With impeccable timing, a pair of figures appeared on the dock by Pendragon’s gangway: a squat, bald-headed man and sharp-featured woman with enough teased, hennaed hair for the both of them. He wore a rumpled suit and she wore skin-tight jeans and a black leather motorcycle jacket. They exchanged looks, then climbed aboard and stepped onto the afterdeck. I stood up to confront them.
“It’s customary to ask permission before boarding someone’s boat,” I said.
“Izzat right?” the man said with an unfriendly smile. He was inches shorter than I was, but sturdy and hard-looking. Turning to the woman, he said, “Y’hear that, Jackie? We gotta ask permission before comin’ onto our own boat.”
“Imagine,” she said, stainless steel studs of her jacket glinting in lamplight.
“I think there’s been some mistake here,” I said. Reeny stood close to me, bare shoulder touching mine. I could feel the warmth through my shirt.
“Izzat right?” the man said again. “If there is, it ain’t us who’s makin’ it.”
“This boat belongs to Christopher Hastings,” Reeny said.
“Not anymore, it don’t,” the man said. “It belongs to me and the missus here.
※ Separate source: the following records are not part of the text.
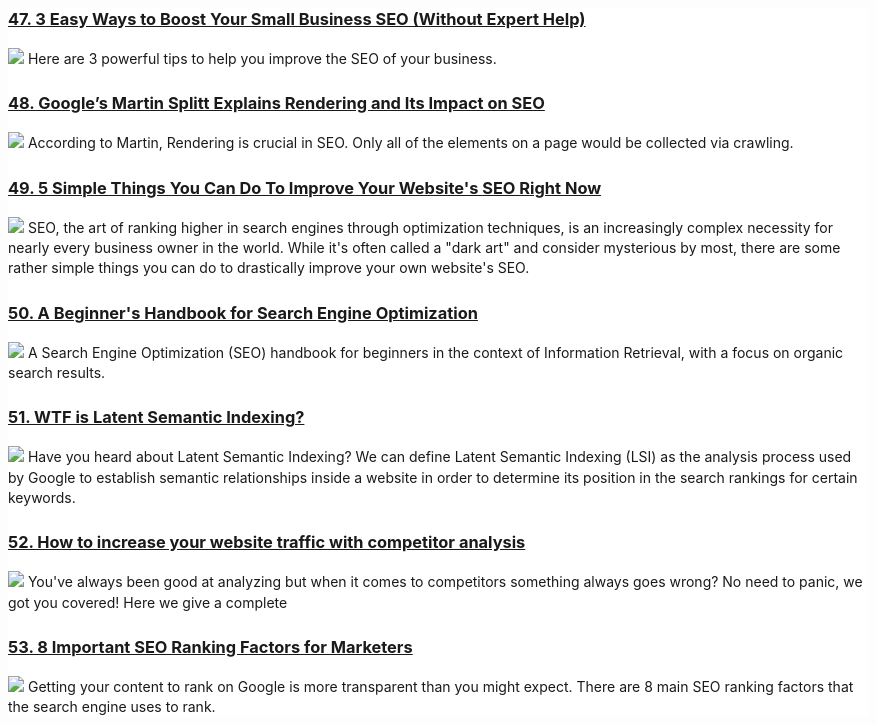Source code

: ### [47. 3 Easy Ways to Boost Your Small Business SEO (Without Expert Help)](https://hackernoon.com/3-easy-ways-to-boost-your-small-business-seo-without-expert-help)
![](https://cdn.hackernoon.com/images/q44saPpzlJZ2rVoCgXZvNdemttI2-5e93p68.jpeg)
Here are 3 powerful tips to help you improve the SEO of your business.

### [48. Google’s Martin Splitt Explains Rendering and Its Impact on SEO](https://hackernoon.com/googles-martin-splitt-explains-rendering-and-its-impact-on-seo)
![](https://cdn.hackernoon.com/images/GASQffVfuFWjW8ie6BuhOzznCLt1-5f03648.jpeg)
According to Martin, Rendering is crucial in SEO. Only all of the elements on a page would be collected via crawling. 

### [49. 5 Simple Things You Can Do To Improve Your Website's SEO Right Now](https://hackernoon.com/5-simple-things-you-can-do-to-improve-your-websites-seo-right-now-v51l3y6x)
![](https://firebasestorage.googleapis.com/v0/b/hackernoon-app.appspot.com/o/images%2FJTw2M3rQabaxNg3EFoNIxjmC1ZB3-uof3y4v.webp?alt=media&token=dd8f0733-ee0f-419f-8576-f14cc6bce55a)
SEO, the art of ranking higher in search engines through optimization techniques, is an increasingly complex necessity for nearly every business owner in the world. While it's often called a "dark art" and consider mysterious by most, there are some rather simple things you can do to drastically improve your own website's SEO. 

### [50. A Beginner's Handbook for Search Engine Optimization](https://hackernoon.com/a-beginners-handbook-for-search-engine-optimization-4x1t33uz)
![](https://cdn.hackernoon.com/images/6aZUJ47lGbXLwwO5vZNB3tVoqY22-l6h43u9.jpeg)
A Search Engine Optimization (SEO) handbook for beginners in the context of Information Retrieval, with a focus on organic search results.

### [51. WTF is Latent Semantic Indexing?](https://hackernoon.com/wtf-is-latent-semantic-indexing-v61m3xsp)
![](https://firebasestorage.googleapis.com/v0/b/hackernoon-app.appspot.com/o/images%2FXDVYKFfbUPgltPwjpxINCsOqczk2-aq1d3vd8.jpeg?alt=media&token=e8d6f517-a421-4cfe-b9f3-3f6e86cde675)
Have you heard about Latent Semantic Indexing? We can define Latent Semantic Indexing (LSI) as the analysis process used by Google to establish semantic relationships inside a website in order to determine its position in the search rankings for certain keywords.

### [52. How to increase your website traffic with competitor analysis](https://hackernoon.com/our-approach-to-analyzing-competitors-websites)
![](https://cdn.hackernoon.com/images/6f1AQ47sL1MFyEczzqJ6zNqcc8s2-ma93k7k.jpeg)
You've always been good at analyzing but when it comes to competitors something always goes wrong? No need to panic, we got you covered! Here we give a complete

### [53. 8 Important SEO Ranking Factors for Marketers](https://hackernoon.com/8-important-seo-ranking-factors-for-marketers)
![](https://cdn.hackernoon.com/images/gsawnMH1mgRHRIA6tsNSjORS3Hj1-e5b3n99.jpeg)
Getting your content to rank on Google is more transparent than you might expect. There are 8 main SEO ranking factors that the search engine uses to rank.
Ain’t that right, Jackie.”
“Uh-huh,” Jackie said. She folded her arms under her full bosom, leather creaking.
“So, why don’t you two lovebirds just haul ass and git offa our boat.”
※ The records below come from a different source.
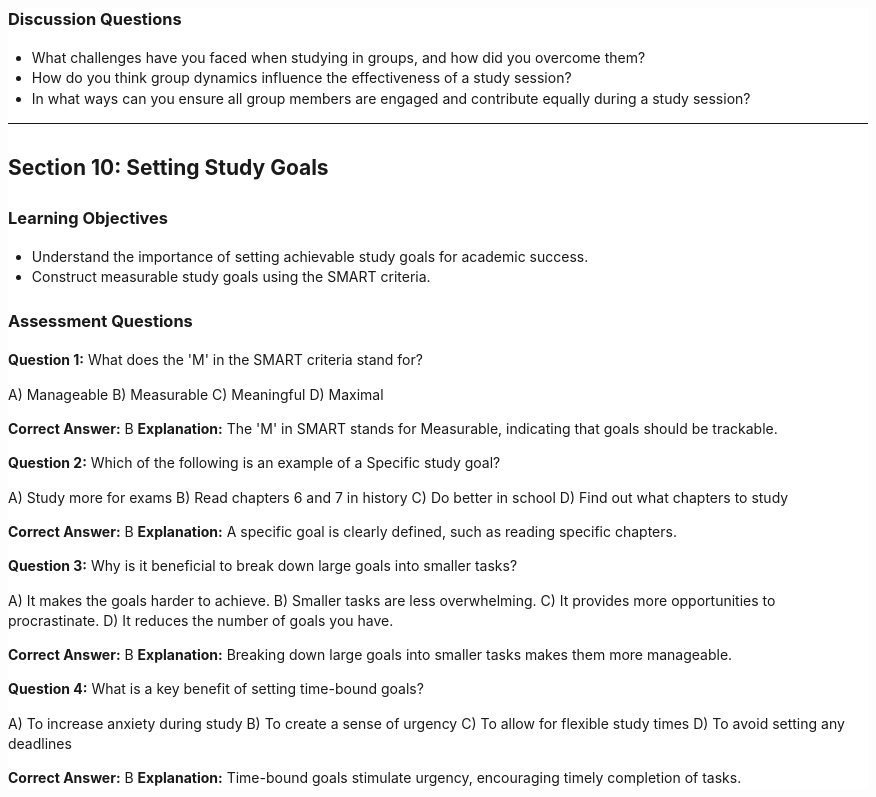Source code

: ### Discussion Questions
- What challenges have you faced when studying in groups, and how did you overcome them?
- How do you think group dynamics influence the effectiveness of a study session?
- In what ways can you ensure all group members are engaged and contribute equally during a study session?

---

## Section 10: Setting Study Goals

### Learning Objectives
- Understand the importance of setting achievable study goals for academic success.
- Construct measurable study goals using the SMART criteria.

### Assessment Questions

**Question 1:** What does the 'M' in the SMART criteria stand for?

  A) Manageable
  B) Measurable
  C) Meaningful
  D) Maximal

**Correct Answer:** B
**Explanation:** The 'M' in SMART stands for Measurable, indicating that goals should be trackable.

**Question 2:** Which of the following is an example of a Specific study goal?

  A) Study more for exams
  B) Read chapters 6 and 7 in history
  C) Do better in school
  D) Find out what chapters to study

**Correct Answer:** B
**Explanation:** A specific goal is clearly defined, such as reading specific chapters.

**Question 3:** Why is it beneficial to break down large goals into smaller tasks?

  A) It makes the goals harder to achieve.
  B) Smaller tasks are less overwhelming.
  C) It provides more opportunities to procrastinate.
  D) It reduces the number of goals you have.

**Correct Answer:** B
**Explanation:** Breaking down large goals into smaller tasks makes them more manageable.

**Question 4:** What is a key benefit of setting time-bound goals?

  A) To increase anxiety during study
  B) To create a sense of urgency
  C) To allow for flexible study times
  D) To avoid setting any deadlines

**Correct Answer:** B
**Explanation:** Time-bound goals stimulate urgency, encouraging timely completion of tasks.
The man started to push past me toward the pilot-house. I put my hand on his chest. It was as hard and unyielding as a tree trunk. He stopped, though, and stared at me. The woman’s face grew tight and expectant and she breathed through parted lips.
“Just a minute,” I said, relieved, and a bit surprised, that my voice didn’t quaver. “You don’t just walk onto someone’s boat and say it’s yours. Have you got a bill of sale?”